Q: What’s one thing you can do this week to be more united with someone in mind, emotion, spirit, or commitment?
JESUS, YOUR BELOVED
The Song of Solomon shows us what total love between two people looks like. It’s also a picture of God’s love for you. He committed Himself to a relationship with you. Jesus overcame the obstacles of sin and death to make you His beloved. He called you to come away with Him into new life, joy, and growth. He knows you fully and accepts you. His love and His forgiveness are complete. You are His, and He is yours forever.
Q: What does it look like to love like God loves? How is that different than the way you love now?
Q: Think of someone who needs to hear the truth about God’s complete love. When and how will you share this truth with them?
Thank God for the gift of marriage and the freedom and joy it brings. If married, ask God to give you a commitment to your partner like His. If single, ask God to give you a love and desire like His in singleness or dating.

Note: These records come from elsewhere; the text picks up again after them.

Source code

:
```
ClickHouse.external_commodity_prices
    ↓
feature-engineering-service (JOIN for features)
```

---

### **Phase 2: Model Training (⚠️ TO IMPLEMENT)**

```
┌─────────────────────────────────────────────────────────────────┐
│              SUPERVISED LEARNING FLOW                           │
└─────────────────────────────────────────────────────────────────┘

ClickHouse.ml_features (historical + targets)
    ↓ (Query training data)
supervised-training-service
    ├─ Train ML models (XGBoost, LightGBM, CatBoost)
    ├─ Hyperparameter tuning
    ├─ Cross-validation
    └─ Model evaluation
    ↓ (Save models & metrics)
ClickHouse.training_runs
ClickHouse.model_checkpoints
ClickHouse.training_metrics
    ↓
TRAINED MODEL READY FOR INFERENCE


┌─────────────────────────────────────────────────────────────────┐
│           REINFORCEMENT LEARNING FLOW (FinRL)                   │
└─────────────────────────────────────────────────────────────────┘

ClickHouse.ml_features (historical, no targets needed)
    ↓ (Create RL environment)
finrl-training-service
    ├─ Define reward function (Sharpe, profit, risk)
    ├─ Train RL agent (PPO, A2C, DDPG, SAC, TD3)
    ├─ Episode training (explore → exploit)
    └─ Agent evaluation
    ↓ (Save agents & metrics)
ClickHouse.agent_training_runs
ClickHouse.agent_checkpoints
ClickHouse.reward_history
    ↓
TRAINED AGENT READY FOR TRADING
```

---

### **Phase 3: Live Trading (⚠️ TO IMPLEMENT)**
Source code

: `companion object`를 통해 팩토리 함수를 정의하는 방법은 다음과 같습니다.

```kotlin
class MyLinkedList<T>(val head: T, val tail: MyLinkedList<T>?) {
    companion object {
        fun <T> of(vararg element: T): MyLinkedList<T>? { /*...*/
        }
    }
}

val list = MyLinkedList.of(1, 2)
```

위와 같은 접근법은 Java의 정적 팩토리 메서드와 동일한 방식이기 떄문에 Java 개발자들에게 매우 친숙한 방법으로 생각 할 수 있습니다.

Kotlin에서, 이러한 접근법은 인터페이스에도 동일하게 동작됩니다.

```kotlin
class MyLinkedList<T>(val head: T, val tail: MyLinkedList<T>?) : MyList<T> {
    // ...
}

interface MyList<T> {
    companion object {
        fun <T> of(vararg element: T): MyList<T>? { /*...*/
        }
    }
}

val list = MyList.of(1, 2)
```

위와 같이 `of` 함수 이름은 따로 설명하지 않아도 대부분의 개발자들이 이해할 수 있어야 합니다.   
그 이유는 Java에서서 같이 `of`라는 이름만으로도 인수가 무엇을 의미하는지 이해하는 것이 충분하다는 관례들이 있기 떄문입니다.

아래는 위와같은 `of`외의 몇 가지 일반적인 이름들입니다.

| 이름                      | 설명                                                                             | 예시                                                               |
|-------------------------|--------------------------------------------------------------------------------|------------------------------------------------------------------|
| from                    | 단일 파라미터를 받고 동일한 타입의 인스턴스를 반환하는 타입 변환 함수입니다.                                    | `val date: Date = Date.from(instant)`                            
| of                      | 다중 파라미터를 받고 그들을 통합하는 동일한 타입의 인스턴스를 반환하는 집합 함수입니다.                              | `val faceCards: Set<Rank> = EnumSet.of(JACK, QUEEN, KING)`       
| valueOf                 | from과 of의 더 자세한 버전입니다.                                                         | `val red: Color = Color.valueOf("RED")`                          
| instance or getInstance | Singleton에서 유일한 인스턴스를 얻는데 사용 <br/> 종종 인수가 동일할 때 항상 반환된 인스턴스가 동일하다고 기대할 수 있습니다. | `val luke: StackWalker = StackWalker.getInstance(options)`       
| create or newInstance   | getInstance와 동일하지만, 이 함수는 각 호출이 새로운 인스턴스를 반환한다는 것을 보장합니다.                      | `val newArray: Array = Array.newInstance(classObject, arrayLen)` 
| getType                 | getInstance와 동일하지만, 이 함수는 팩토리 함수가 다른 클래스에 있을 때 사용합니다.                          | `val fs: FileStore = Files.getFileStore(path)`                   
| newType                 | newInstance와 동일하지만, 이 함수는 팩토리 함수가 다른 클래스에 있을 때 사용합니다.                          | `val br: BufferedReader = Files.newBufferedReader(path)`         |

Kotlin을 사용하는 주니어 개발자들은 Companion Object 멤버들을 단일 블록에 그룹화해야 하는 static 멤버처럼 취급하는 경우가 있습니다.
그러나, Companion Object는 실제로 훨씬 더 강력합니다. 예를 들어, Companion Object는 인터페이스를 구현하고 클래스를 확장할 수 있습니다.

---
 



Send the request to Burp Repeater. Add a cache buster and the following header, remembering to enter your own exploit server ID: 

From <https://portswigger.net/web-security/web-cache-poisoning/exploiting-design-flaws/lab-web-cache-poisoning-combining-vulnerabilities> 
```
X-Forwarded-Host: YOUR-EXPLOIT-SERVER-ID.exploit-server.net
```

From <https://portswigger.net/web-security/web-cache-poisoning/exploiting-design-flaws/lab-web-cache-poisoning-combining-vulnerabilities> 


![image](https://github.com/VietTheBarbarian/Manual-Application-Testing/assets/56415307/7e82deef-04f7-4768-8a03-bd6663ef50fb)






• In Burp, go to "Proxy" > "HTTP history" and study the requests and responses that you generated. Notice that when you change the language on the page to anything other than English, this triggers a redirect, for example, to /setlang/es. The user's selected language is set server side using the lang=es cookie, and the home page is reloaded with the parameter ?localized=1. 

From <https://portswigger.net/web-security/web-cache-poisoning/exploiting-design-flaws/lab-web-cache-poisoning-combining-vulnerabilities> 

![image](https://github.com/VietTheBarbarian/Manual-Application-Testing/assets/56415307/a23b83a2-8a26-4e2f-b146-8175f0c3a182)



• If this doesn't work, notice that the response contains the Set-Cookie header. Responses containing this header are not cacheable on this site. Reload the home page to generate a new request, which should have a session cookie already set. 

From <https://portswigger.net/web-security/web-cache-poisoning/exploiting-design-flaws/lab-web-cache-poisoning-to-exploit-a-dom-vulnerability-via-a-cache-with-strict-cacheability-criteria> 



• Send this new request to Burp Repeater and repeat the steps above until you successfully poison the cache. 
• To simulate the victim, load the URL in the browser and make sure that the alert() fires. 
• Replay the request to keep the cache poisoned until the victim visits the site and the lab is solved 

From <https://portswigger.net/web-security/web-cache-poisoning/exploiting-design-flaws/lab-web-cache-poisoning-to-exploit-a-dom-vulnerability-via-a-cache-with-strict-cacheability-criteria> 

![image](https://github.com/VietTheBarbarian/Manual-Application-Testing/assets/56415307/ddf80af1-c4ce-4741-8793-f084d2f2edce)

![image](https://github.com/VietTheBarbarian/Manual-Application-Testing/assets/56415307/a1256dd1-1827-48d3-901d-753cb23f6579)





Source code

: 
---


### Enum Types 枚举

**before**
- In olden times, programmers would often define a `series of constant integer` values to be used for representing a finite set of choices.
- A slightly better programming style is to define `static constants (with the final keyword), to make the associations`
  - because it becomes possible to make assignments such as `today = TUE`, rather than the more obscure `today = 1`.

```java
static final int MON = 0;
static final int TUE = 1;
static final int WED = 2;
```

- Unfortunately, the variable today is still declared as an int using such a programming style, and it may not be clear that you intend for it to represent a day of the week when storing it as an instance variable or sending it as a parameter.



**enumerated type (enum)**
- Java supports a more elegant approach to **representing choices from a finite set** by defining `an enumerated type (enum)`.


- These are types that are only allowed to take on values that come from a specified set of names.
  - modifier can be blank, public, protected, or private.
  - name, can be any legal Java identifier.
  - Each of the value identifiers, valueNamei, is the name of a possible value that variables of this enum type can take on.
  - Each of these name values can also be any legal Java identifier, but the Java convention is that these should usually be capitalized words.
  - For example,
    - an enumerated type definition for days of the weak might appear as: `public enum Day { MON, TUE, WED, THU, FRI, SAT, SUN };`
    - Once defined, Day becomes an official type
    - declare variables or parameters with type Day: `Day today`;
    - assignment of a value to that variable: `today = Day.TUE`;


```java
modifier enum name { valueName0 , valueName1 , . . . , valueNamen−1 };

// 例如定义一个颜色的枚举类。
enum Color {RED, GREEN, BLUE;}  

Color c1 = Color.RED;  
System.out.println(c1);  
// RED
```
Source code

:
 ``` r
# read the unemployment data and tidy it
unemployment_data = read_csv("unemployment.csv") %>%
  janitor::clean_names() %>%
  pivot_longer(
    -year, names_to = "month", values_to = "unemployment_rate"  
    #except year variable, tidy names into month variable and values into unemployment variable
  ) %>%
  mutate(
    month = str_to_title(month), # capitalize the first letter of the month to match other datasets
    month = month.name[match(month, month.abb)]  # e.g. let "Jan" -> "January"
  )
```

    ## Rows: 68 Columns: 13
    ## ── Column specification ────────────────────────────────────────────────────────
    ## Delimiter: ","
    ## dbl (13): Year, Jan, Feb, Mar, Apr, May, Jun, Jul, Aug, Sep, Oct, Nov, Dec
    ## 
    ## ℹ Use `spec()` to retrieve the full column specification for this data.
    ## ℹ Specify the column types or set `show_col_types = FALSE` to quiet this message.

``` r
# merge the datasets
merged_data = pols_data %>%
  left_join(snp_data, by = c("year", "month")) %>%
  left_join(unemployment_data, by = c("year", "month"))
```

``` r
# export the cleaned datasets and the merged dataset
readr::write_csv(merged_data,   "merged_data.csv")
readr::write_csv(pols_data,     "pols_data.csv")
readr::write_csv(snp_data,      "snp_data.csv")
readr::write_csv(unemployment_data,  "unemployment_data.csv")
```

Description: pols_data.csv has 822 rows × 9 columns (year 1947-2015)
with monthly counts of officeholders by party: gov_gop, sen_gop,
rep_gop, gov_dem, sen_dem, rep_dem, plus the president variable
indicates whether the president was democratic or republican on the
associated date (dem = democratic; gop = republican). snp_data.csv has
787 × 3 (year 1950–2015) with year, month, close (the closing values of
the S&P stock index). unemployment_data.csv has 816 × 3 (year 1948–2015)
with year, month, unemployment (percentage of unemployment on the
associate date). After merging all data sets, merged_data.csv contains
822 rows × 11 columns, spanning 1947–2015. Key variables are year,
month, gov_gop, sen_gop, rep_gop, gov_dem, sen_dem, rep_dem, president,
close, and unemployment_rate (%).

Midway through this week, send a follow-up email to your group with some or all of the following:
- Read Romans 8:31–39 and reflect on how God’s love shows His commitment to you.
- Ask the group to share any stories or lessons learned where they see God at work in their lives.
Leave Your Father and Mother
The vignette in the first part of 2:8–17 speaks to the biblical belief that, for marriage, a man should leave his father and mother and be united with his wife (Genesis 2:24; Matthew 19:5).
The author uses images of flowers (smell), singing (hearing), doves (sight), and fig trees and vines (taste) to arouse the full sensual experience of love.
“Biblical covenants involve lifelong commitment, progeny, and a code of behavior, and they are rooted in a historical association. While all of these elements may not be present in the simple phrase, it is patent that she feels comfortable describing her relationship as one of mutual ownership and fidelity. This is love when pleased to awaken.”1
An Alternate Interpretation
Duane A. Garrett believes the dominant metaphor in verse 15 is the “chase that is really a game. The operative metaphor, therefore, is not the foxes or the vineyard but the chase itself. It is the kind of childlike play that young lovers often engage in. The verse thus speaks of the playfulness of love. He is calling her away to a game.”2
1. George M. Schwab, “Song of Songs,” in The Expositor’s Bible Commentary: Proverbs–Isaiah (Revised Edition), ed. Tremper Longman III, Garland David E., vol. 6 (Grand Rapids, MI: Zondervan, 2008), 390.
2. Duane A. Garrett, Proverbs, Ecclesiastes, Song of Songs, vol. 14, The New American Commentary (Nashville: Broadman & Holman Publishers, 1993), 394.